After graduating from Rice and living in Houston for a bit, Clifford returned to Winston-Salem in 1998 when her husband, Jonathan Milner, got a job teaching high school students at the *UNC School of the Arts.
Clifford, too, thought she was going to teach, but after just one year, decided to become a Spanish interpreter to supplement her husband’s teaching salary. She continued interpreting up until her first son, Owen was born in 2003.
Nowadays, being a mom is what she considers her greatest role.
When not running Camino, she devotes her time to hanging out with her family.
“I spend most of my time being a business owner and a mom,” she tells me before adding that her coworkers at Camino are also considered family. “I love my coworkers — they’re probably my favorite thing about Camino.”
It’s no surprise that family is such a priority to Clifford. She declined to tell me the exact circumstances, but said that Camino was born from a dark period following the death of a family member.
“I was home with my son and I was between jobs but needed to work,” Clifford said before taking a sip from her water bottle. “It was just something that happened. I originally started doing a little cooking in the basement of Krankie’s, and it just really blew through the roof in a way I didn’t expect. Next thing I knew, Owen was cutting the big ribbon to officially open this location.”
The surprising turn of events that brought Camino into the world in 2008 has led Clifford to view the world differently. In fact, she told me, the entire journey with all its twists and turns is what gave the bakery its name.
“I walked the Camino [de Santiago] in 1997 and just loved it,” Clifford said with a grin. Her green-blue eyes light up at the thought of the pilgrimage. “It was a formative experience for me because it represents a different way of life.”

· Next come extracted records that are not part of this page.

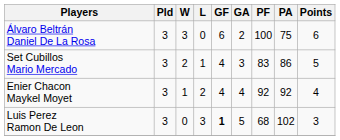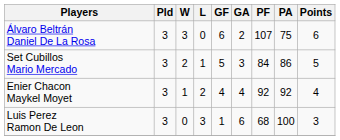Álvaro Beltrán Daniel De La Rosa | PF: 100 -> 107
Set Cubillos Mario Mercado | GF: 4 -> 5
Set Cubillos Mario Mercado | PF: 83 -> 84
Luis Perez Ramon De Leon | GF: bold -> normal
Luis Perez Ramon De Leon | GA: 5 -> 6
Luis Perez Ramon De Leon | PA: 102 -> 100
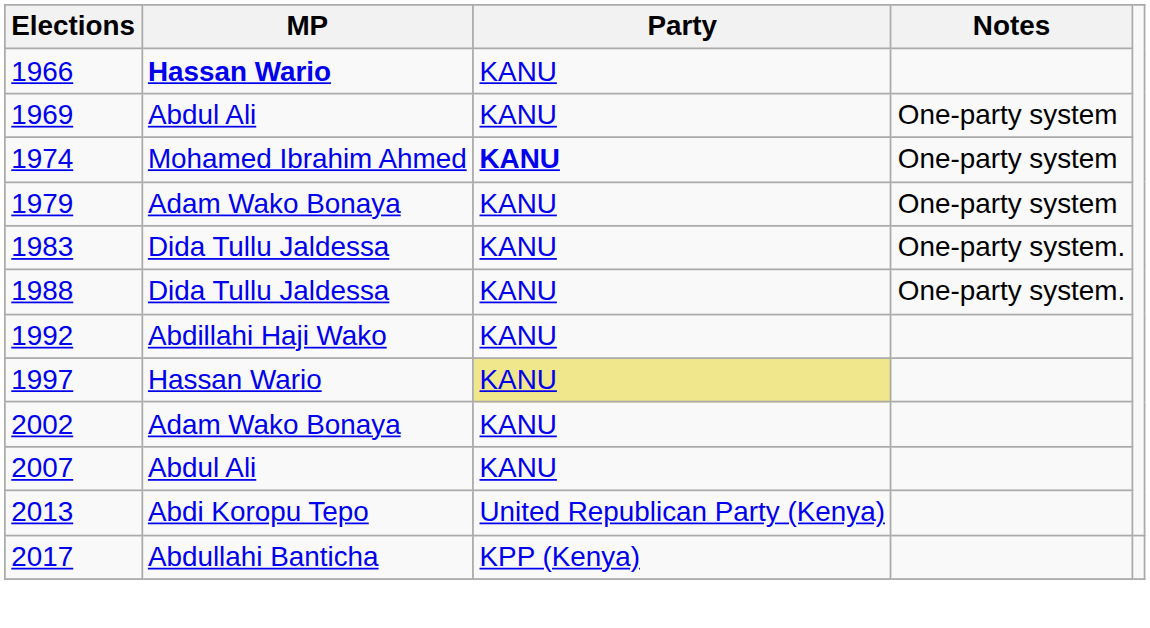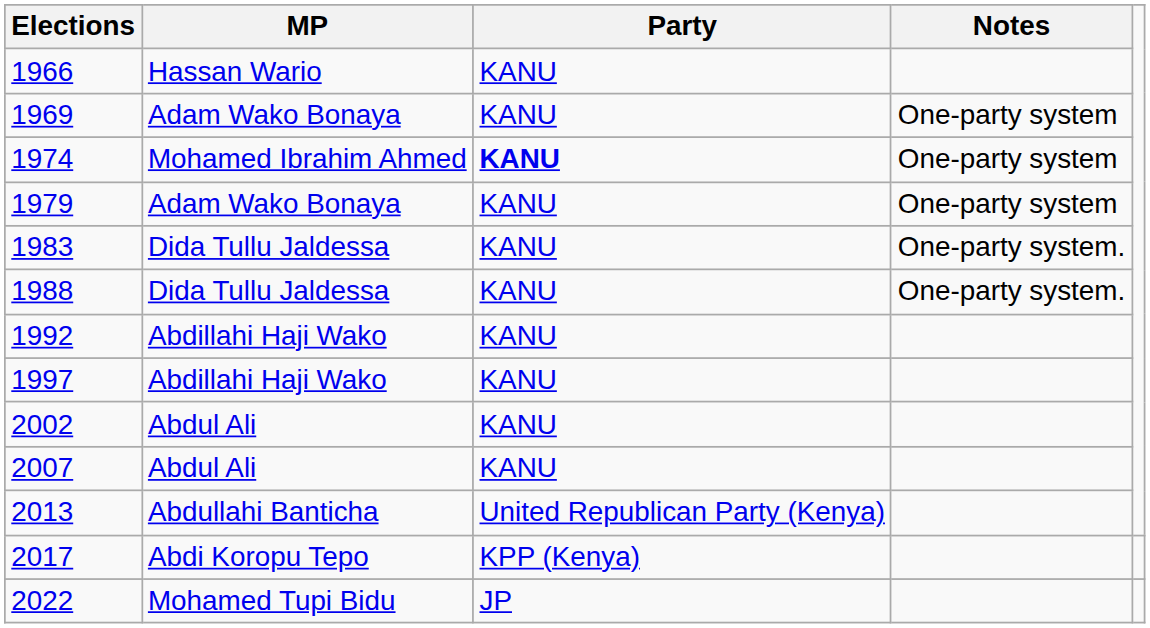1966 | MP: bold -> normal
1969 | MP: Abdul Ali -> Adam Wako Bonaya
1997 | MP: Hassan Wario -> Abdillahi Haji Wako
1997 | Party: khaki background -> no background
2002 | MP: Adam Wako Bonaya -> Abdul Ali
2013 | MP: Abdi Koropu Tepo -> Abdullahi Banticha
2017 | MP: Abdullahi Banticha -> Abdi Koropu Tepo
+ row: 2022 | Mohamed Tupi Bidu | JP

The bakery, like the pilgrimage, has been and continues to be a roller coaster of a journey for Clifford, and she finds many similarities between the two.
“It’s different everyday,” she said while taking a second to greet some Camino regulars.

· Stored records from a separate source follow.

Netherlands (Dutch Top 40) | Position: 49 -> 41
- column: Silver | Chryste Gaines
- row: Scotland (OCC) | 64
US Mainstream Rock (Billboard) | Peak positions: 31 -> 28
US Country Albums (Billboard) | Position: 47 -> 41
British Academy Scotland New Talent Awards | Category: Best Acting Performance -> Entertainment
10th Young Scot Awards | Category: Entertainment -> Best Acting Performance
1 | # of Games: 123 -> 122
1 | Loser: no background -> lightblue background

“It’s exciting because you never know what’s going to happen, but that’s how I like to live my life,” she said. “You never know what life is going to bring you. In both situations, you just have to sigue la flecha — follow the arrow — and keep going in a really positive direction.”
We share a laugh at the bit of Spanish that weaves in and out of Clifford’s everyday language before she tells me about the meaning of “sigue la flecha.”
On the Camino de Santiago, the phrase is used to tell pilgrims how to avoid getting lost. As such, arrows and scallop shells — symbols of the Camino — feature prominently in the décor of the bakery, including all the tables. Clifford notes that all the tables are handmade because one of her hobbies is woodworking.
Many of the photographs that hang on the walls are also Cary Clifford originals. She says that while she doesn’t have a favorite photograph, she did really enjoy taking landscape photos around Winston-Salem using old techniques and a Victorian-style camera.
Camino Bakery is a large part of Clifford’s life. It’s seen her through some of her highest moments, but also some of her lowest.
Because of that, Clifford told me, Camino is like a second home for her and her family.
“It’s a community hub,” she said. “I just want people to have a sort of home away from home where they can feel welcome and have something great to eat and drink. For me, I have a lot of great memories of just laughing with my friends at work and watching my son grow up in this environment.”
As more people gradually trickle in to the bakery and the line at the counter gets longer, Clifford reminds me more and more of a bird ready to fly. Catching the hint, I wrap things up, but not before asking her about her closing thoughts or words of wisdom.
“I really think it’s important for young people to follow their obsessions,” she said, staring out the window but looking at the Northern Spanish landscape rather than bustling downtown Winston-Salem. “If an opportunity comes your way and you realize it’s something that you want, you just gotta go for it. Sigue la flecha.”